DATA PROVIDED Start Marker
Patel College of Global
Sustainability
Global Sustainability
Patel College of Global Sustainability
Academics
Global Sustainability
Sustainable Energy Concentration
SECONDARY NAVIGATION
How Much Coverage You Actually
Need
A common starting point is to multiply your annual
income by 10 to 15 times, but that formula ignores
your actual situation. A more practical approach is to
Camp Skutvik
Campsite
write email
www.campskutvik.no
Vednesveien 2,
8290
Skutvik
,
DATA PROVIDED End Marker
DATA PROVIDED Start Marker
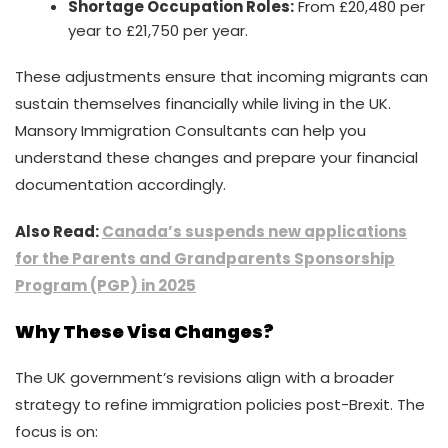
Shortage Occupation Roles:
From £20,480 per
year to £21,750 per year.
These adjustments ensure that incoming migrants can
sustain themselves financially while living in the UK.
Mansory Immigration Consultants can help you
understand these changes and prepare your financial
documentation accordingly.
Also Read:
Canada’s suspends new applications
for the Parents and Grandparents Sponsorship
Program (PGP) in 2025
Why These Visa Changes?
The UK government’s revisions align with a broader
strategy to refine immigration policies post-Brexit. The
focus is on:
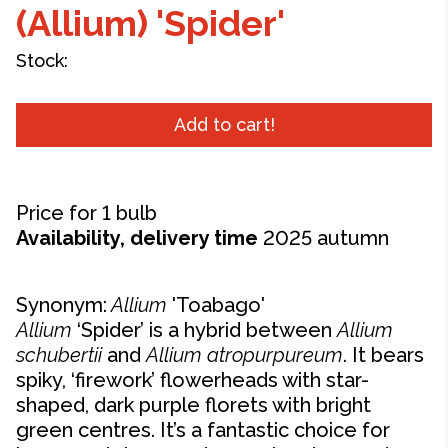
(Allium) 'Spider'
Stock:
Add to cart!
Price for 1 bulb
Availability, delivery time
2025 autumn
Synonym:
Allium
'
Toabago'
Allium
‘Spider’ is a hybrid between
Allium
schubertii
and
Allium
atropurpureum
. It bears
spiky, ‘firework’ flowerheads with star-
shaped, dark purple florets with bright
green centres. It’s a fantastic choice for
DATA PROVIDED End Marker
- YOUR OBJECTIVE
Pull out each line of the entries containing the word "that", and copy those lines in full.

- EXERCISE RESPONSE
income by 10 to 15 times, but that formula ignores
These adjustments ensure that incoming migrants can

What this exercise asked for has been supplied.